Fayette County

Did for-profit college deceive students? After six years, a trial begins

Albert Grasch Jr., right, an attorney for American National University of Kentucky, presented his opening statement Monday at the start of a trial. The state attorney general’s office has accused the for-profit school of violating the Kentucky Consumer Protection Act. At left is Fayette Circuit Judge Thomas Travis.
Albert Grasch Jr., right, an attorney for American National University of Kentucky, presented his opening statement Monday at the start of a trial. The state attorney general’s office has accused the for-profit school of violating the Kentucky Consumer Protection Act. At left is Fayette Circuit Judge Thomas Travis. gkocher1@herald-leader.com

Testimony began Monday in a trial in which Fayette Circuit Judge Thomas Travis must decide whether a for-profit college misled prospective students.

In Sept. 2011, the Kentucky attorney general’s office accused National College, now known as American National University of Kentucky, of violating the Kentucky Consumer Protection Act by advertising misleading information about the job success of its graduates.

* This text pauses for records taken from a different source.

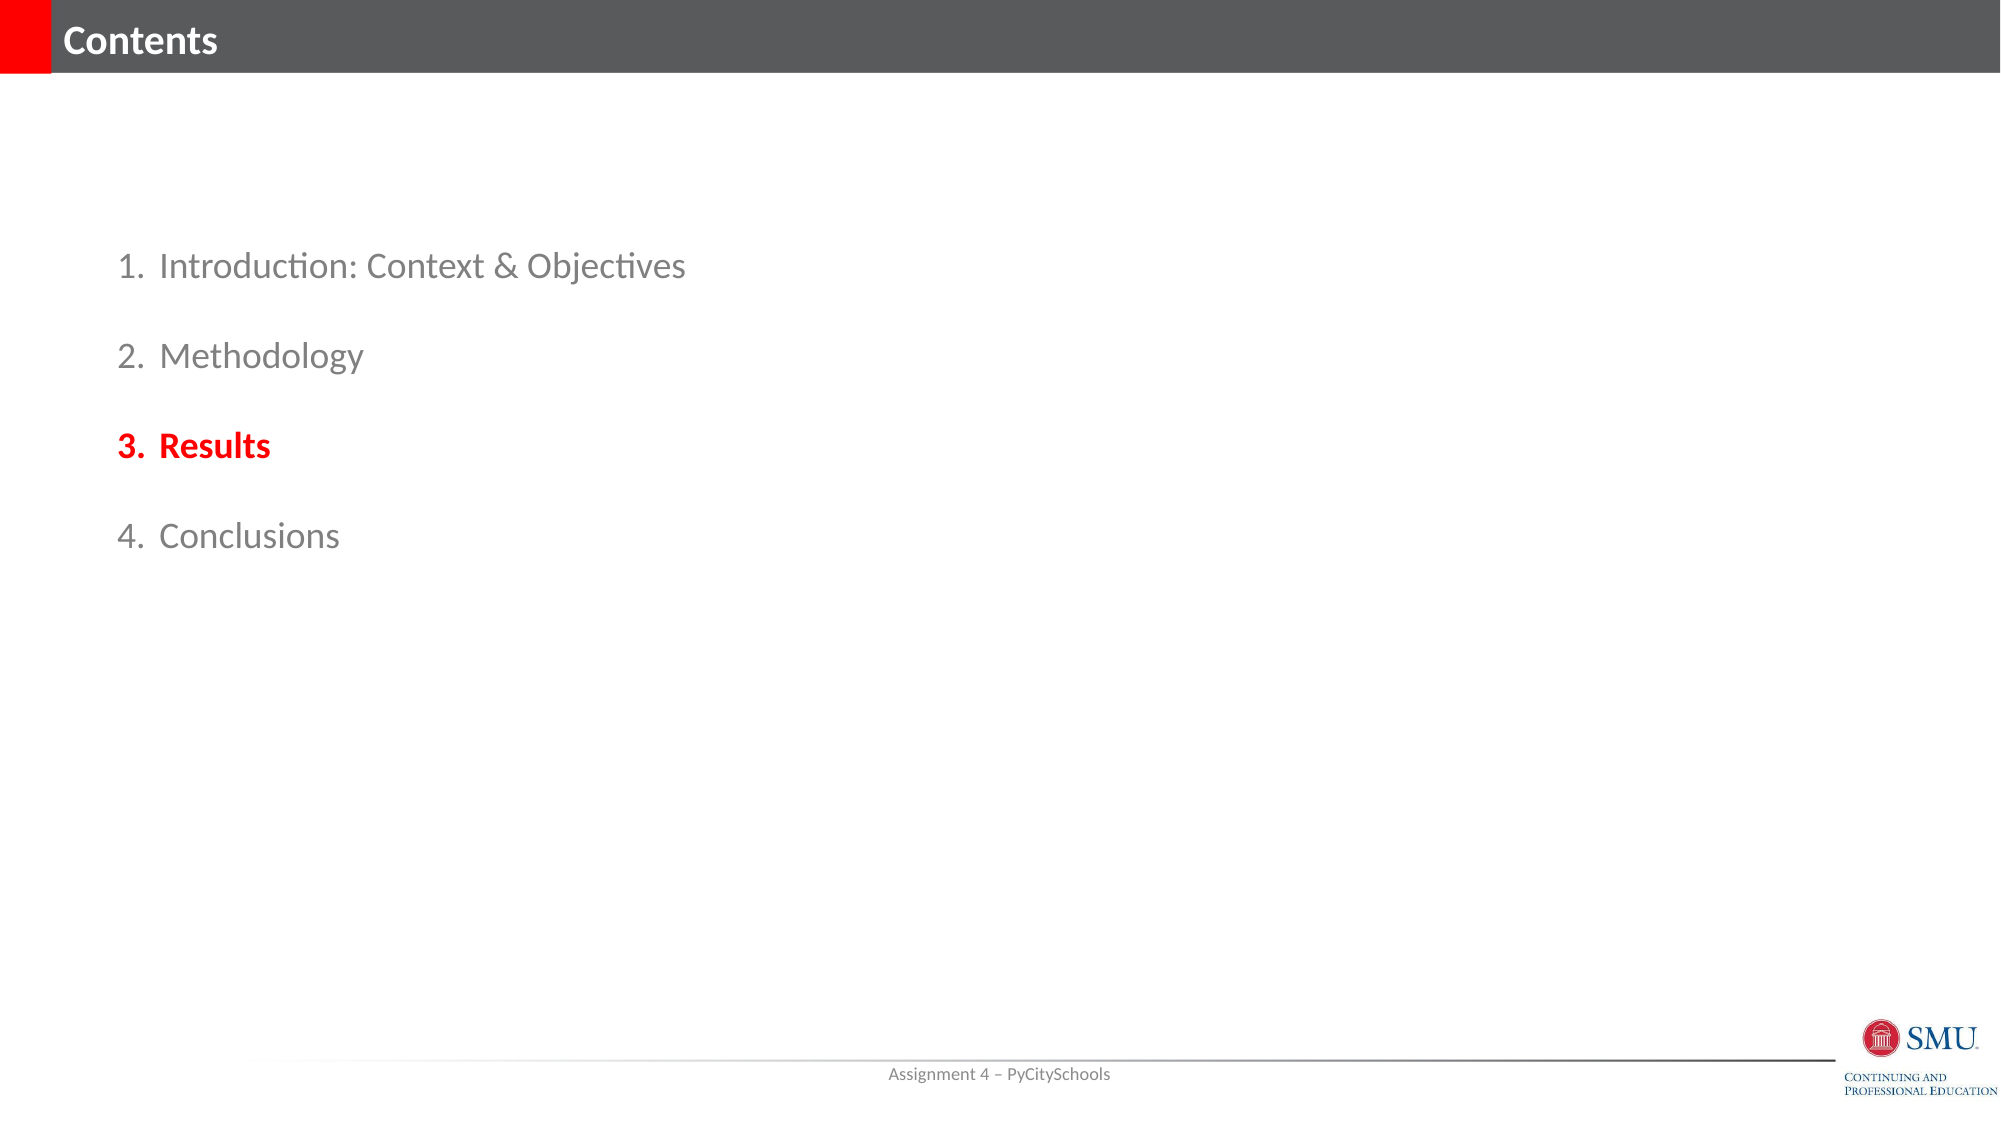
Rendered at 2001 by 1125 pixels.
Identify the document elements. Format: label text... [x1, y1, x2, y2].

text_box Introduction: Context & Objectives Methodology Results Conclusions [102, 233, 1494, 653]
picture [0, 0, 2001, 1125]
footer Assignment 4 – PyCitySchools [683, 1042, 1317, 1103]
text_box [0, 0, 52, 74]
text_box Contents [52, 2, 1516, 74]
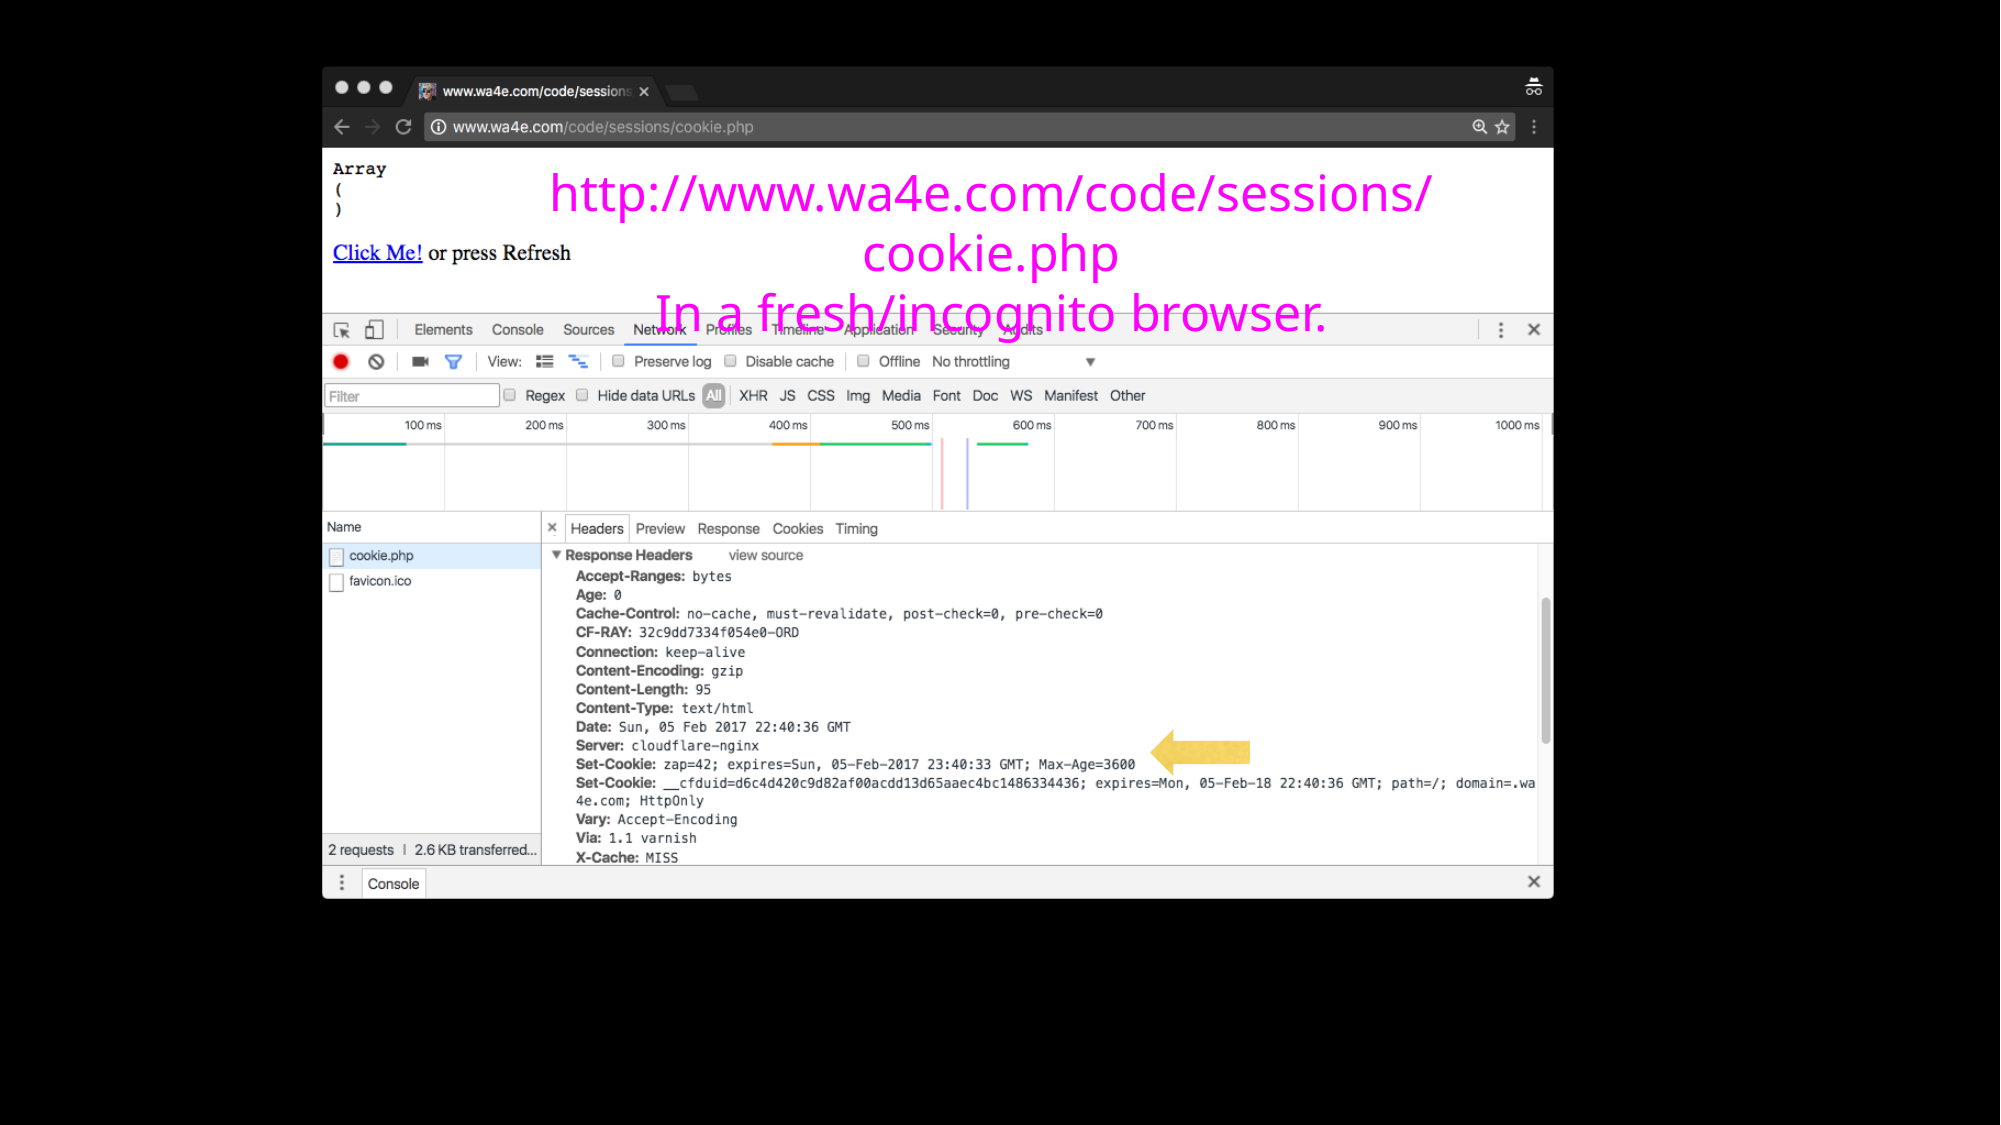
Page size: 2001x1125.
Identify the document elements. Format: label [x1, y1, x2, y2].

picture [275, 29, 1600, 954]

The civil suit alleges that between 2008 and 2011, the college publicly represented that its students achieve “success” in getting jobs at rates that are significantly higher than the rates the school reported to the Accrediting Council for Independent Colleges and Schools.

“Was National successful in getting some students jobs? Sure,” assistant attorney general Leah Boggs said in her opening statement. “Did 91 percent of the students get jobs, like they advertised on their website in their overall campuswide rate? No.”

Boggs argued that the college should be penalized for each day that allegedly false and misleading information was on the website. The lawsuit sought a $2,000 fine for each willful violation.

“It will be clear that National was willful for the entire time period,” Boggs said. “This was a combined effort of the defendant to hide the ball from consumers.”

Albert Grasch Jr., the attorney for the college, said no evidence will be presented that employment rates on the website are the reason why students decided to enroll.

“We won’t have anyone say that, ‘Hey, they intentionally failed to update the rates on the website,’” Grasch said. “There is no proof of willfulness here. …When it comes to intent to deceive or to mislead, there is simply no evidence about that.”

Updated employment and placement information was handed to each student, Grasch said.

“Were we perfect? No, but that’s not the standard,” Grasch said. “Did we meet the attorney general’s standard? No, apparently not, but that’s not the standard, either. Our use of employment rates taken as a whole, in full context, simply does not constitute a deceptive or inappropriate trade practice that violates the Consumer Protection Act.”

The trial is expected to last two weeks.

In October, the school learned that it had to pay $147,000 in sanctions after exhausting an appeal for refusing to comply with a subpoena as a delay tactic.

In 2010, during an investigation, the college refused to comply with a subpoena from the attorney general’s office and filed suit in Franklin Circuit Court. The court ruled that the subpoena was authorized, but the college didn’t fully comply with the subpoena until Feb. 11, 2014.

The court assessed monetary sanctions of $147,000 against the college because of that. The college had appealed the case all the way to the U.S. Supreme Court, and on Oct. 10, the court declined to review the case, meaning the lower court’s decision stands.